-- PAGE EXCERPT --

The mystic George Gurdjieff summarised his teaching with a single word: ‘disidentification’. For example, when someone thinks the thought, ‘I’m a professional journalist’, they are likely identifying with that profession and with the work they produce. The profession and work become genuinely incorporated into an extended sense of self. Thus, when someone criticises their profession or their work, journalists feel as though they themselves are under personal attack.
The same is very obviously the case when someone thinks in terms of ‘my car’. They identify with the car and absorb the car into an extended sense of self. They are now comparing ‘my car’ with other cars as if comparing themselves. If someone scratches or insults, or reveals the limitations of ‘my car’, they feel deeply wounded. When ‘my team’ is unfairly robbed of a just result by a football referee’s clear bias, fans are incandescent with rage, as if they have themselves been scalded by some grave injustice. If someone insults ‘my country’, ‘my flag’, ‘my President’, ‘my religion’ and so on, people erupt as if they have been personally attacked. In the 1980s, I ruined a night out by suggesting to a group of US Americans that ‘their’ then President, Ronald Reagan, was afflicted by a mental illness, which was indeed the case. They reacted as if I had falsely declared them mentally ill.

-- WHAT TO DO --
Reproduce the passage on disidentification from "The mystic George" to "under personal attack.".

-- GIVEN RECORDS --
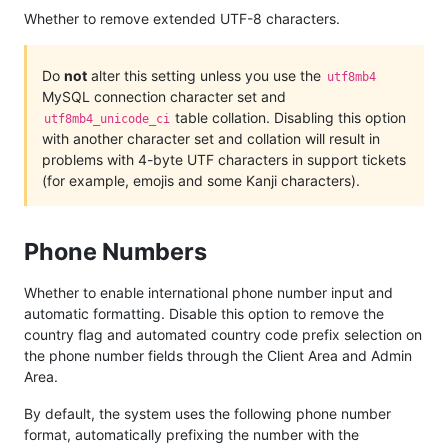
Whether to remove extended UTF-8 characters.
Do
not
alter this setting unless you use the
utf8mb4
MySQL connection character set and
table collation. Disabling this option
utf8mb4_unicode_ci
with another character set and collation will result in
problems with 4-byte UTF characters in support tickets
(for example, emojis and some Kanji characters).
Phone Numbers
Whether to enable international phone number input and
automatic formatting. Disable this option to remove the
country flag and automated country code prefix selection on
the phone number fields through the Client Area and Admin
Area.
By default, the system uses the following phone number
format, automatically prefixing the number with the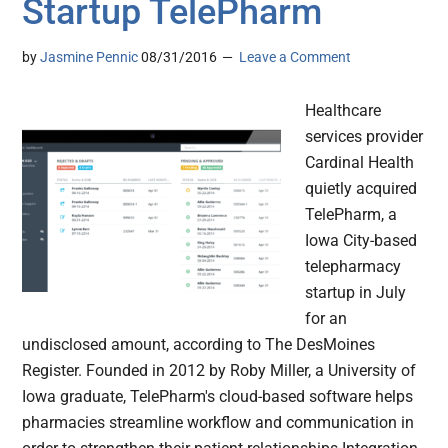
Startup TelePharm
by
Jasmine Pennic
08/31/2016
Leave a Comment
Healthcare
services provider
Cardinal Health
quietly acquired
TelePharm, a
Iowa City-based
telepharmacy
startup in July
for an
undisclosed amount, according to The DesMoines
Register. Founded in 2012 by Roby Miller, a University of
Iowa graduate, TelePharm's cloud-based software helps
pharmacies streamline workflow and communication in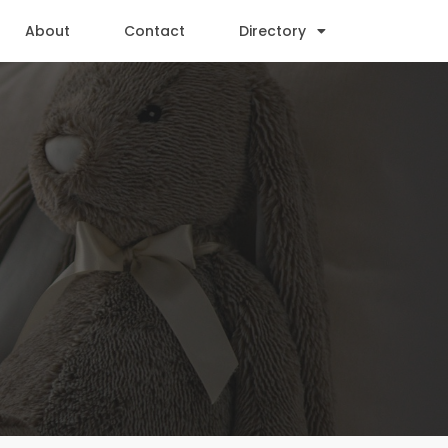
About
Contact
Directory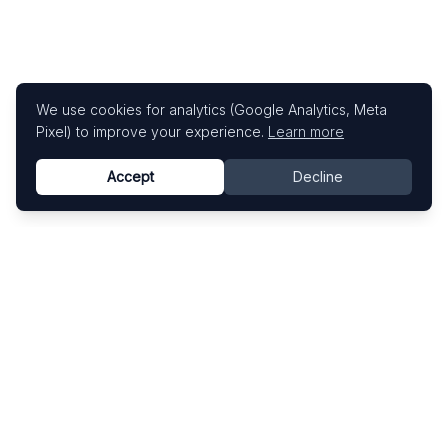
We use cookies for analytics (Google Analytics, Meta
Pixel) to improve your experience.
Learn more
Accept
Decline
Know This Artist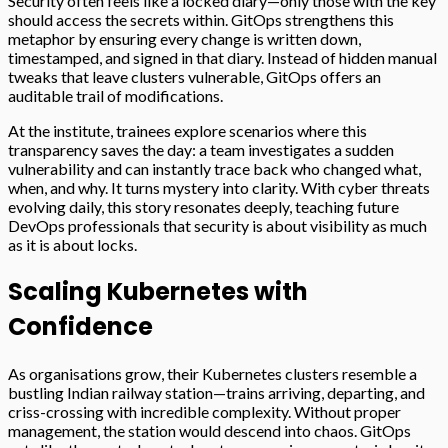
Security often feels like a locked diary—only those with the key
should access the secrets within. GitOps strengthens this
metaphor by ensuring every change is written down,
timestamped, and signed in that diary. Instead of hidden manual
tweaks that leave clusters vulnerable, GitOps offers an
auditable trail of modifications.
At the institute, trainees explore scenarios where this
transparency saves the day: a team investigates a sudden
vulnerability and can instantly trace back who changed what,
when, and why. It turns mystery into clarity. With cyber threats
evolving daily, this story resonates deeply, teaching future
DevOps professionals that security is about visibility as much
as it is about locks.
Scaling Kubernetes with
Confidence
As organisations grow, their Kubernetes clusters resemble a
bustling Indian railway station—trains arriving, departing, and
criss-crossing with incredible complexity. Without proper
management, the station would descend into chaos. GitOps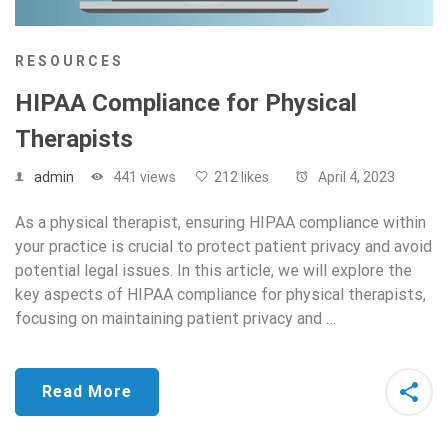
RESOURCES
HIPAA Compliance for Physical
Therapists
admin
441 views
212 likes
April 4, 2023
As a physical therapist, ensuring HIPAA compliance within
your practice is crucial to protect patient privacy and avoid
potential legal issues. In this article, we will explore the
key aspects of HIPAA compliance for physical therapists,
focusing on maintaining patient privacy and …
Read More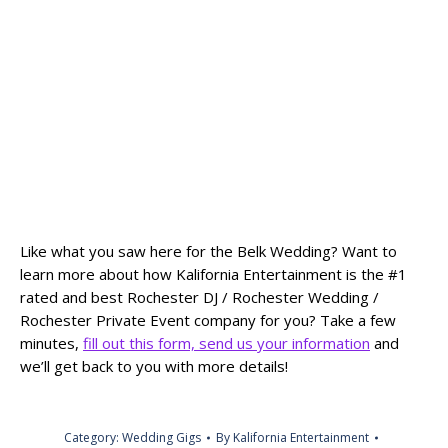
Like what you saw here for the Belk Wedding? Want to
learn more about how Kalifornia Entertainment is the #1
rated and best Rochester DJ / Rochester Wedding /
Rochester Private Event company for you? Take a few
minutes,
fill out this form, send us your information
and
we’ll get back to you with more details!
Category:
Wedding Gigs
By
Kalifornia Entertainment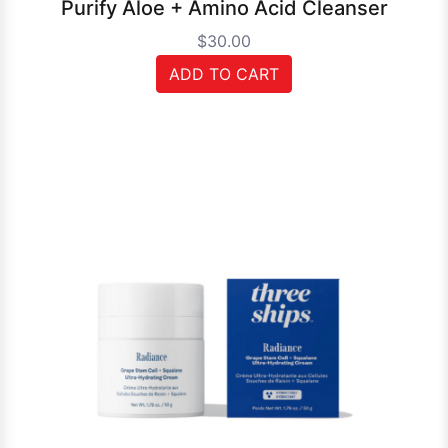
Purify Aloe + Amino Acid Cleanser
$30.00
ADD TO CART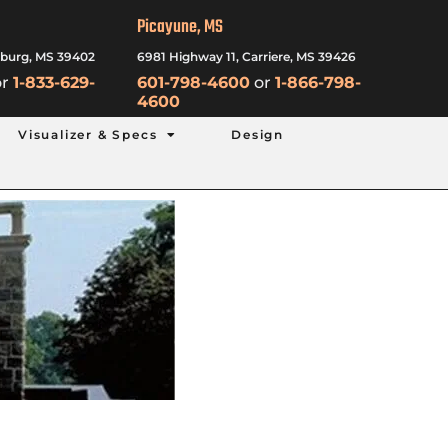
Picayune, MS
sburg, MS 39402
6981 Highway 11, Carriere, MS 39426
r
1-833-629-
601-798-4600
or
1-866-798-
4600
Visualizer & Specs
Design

-- EXERCISE RESULT --
The mystic George Gurdjieff summarised his teaching with a single word: ‘disidentification’. For example, when someone thinks the thought, ‘I’m a professional journalist’, they are likely identifying with that profession and with the work they produce. The profession and work become genuinely incorporated into an extended sense of self. Thus, when someone criticises their profession or their work, journalists feel as though they themselves are under personal attack.